In 2008, FCC Commissioner Robert M. McDowell stated that the reinstitution of the Fairness Doctrine could be intertwined with the debate over network neutrality (a proposal to classify network operators as common carriers required to admit all Internet services, applications and devices on equal terms), presenting a potential danger that net neutrality and Fairness Doctrine advocates could try to expand content controls to the Internet.
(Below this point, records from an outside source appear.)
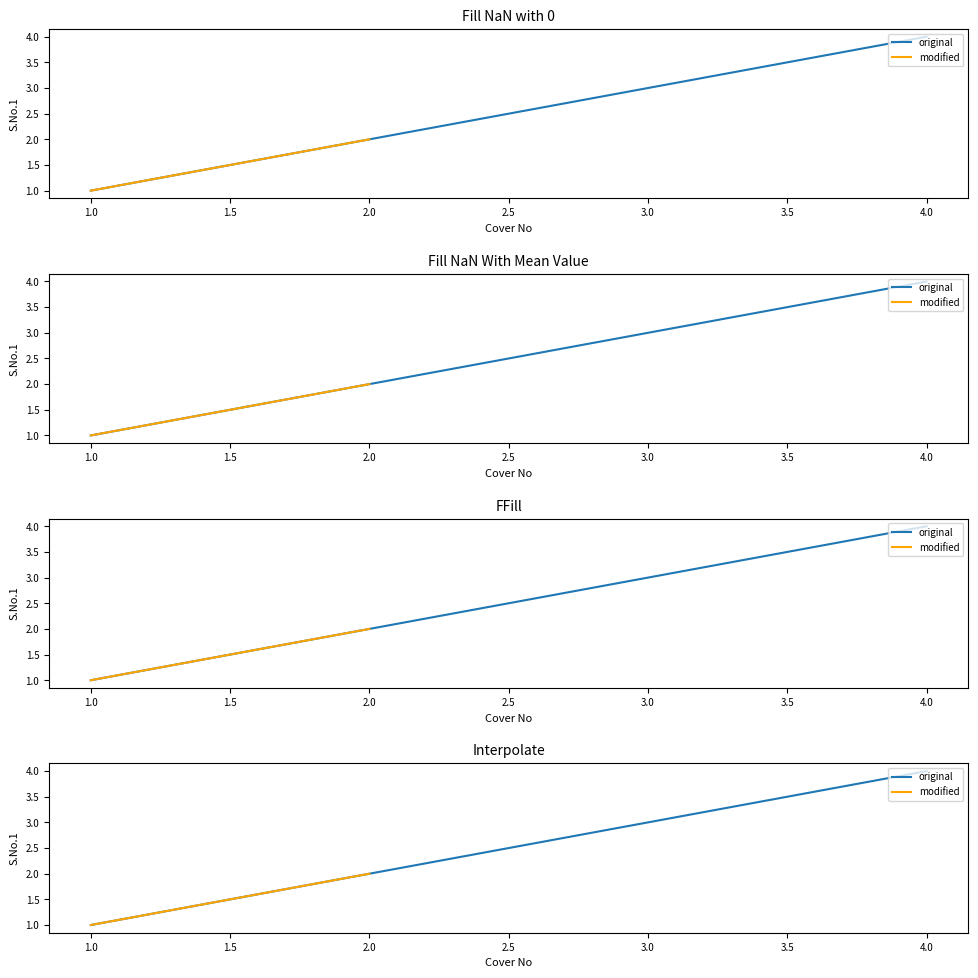

What position from the left is 4.0?

4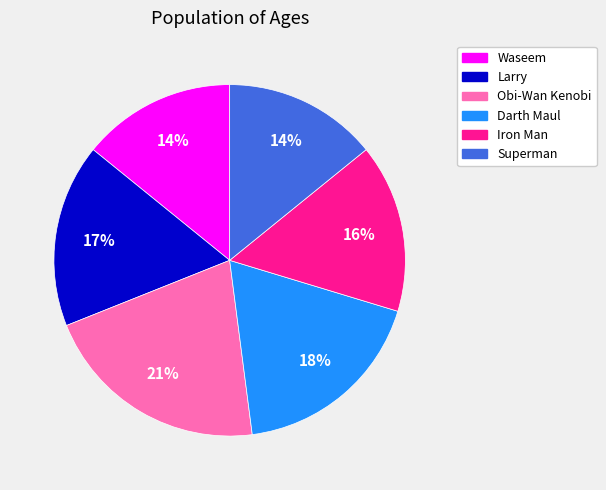

To the nearest percent, what is the combined percentage of Larry and Waseem?

31%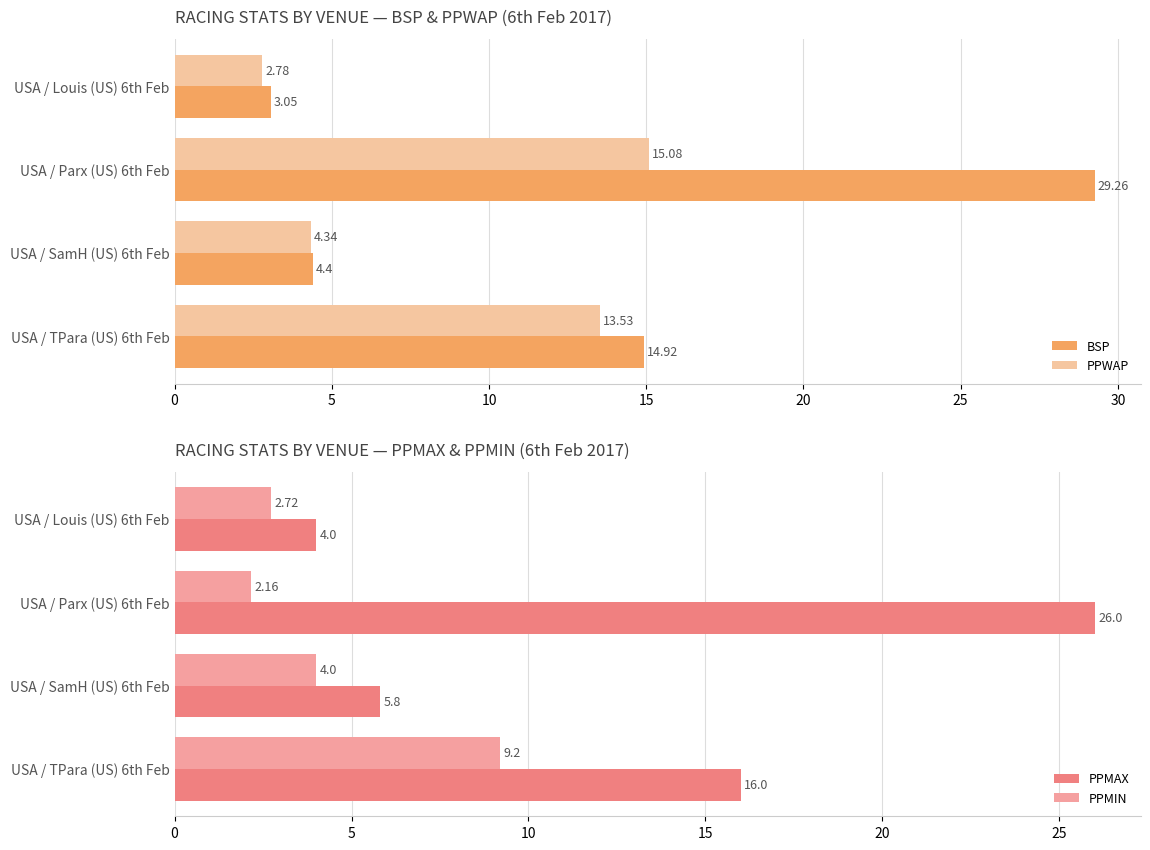

Rank the series by their maximum value, from highest to lowest.

BSP, PPMAX, PPWAP, PPMIN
It could also include ‘government dictating content policy.’ The conservative Media Research Center’s Culture & Media Institute argued that the three main points supporting the Fairness Doctrine — media scarcity, liberal viewpoints being censored at a corporate level, and public interest — are all myths.
In June 2008, Barack Obama’s press secretary wrote that Obama (then a Democratic U.S. Senator from Illinois and candidate for President): ‘Does not support reimposing the Fairness Doctrine on broadcasters … [and] considers this debate to be a distraction from the conversation we should be having about opening up the airwaves and modern communications to as many diverse viewpoints as possible. That is why Sen. Obama supports media-ownership caps, network neutrality, public broadcasting, as well as increasing minority ownership of broadcasting and print outlets.’
In 2011, the Chairman and a subcommittee chairman of the House Energy and Commerce Committee, both Republicans, said that the FCC, in response to their requests, had set a target date of August 2011 for removing the Fairness Doctrine and other ‘outdated’ regulations from the FCC’s rulebook. On August 22, 2011, the FCC formally voted to repeal the language that implemented the Fairness Doctrine, along with removal of more than eighty other rules and regulations, from the Federal Register following a White House executive order directing a ‘government-wide review of regulations already on the books,’ to eliminate unnecessary regulations.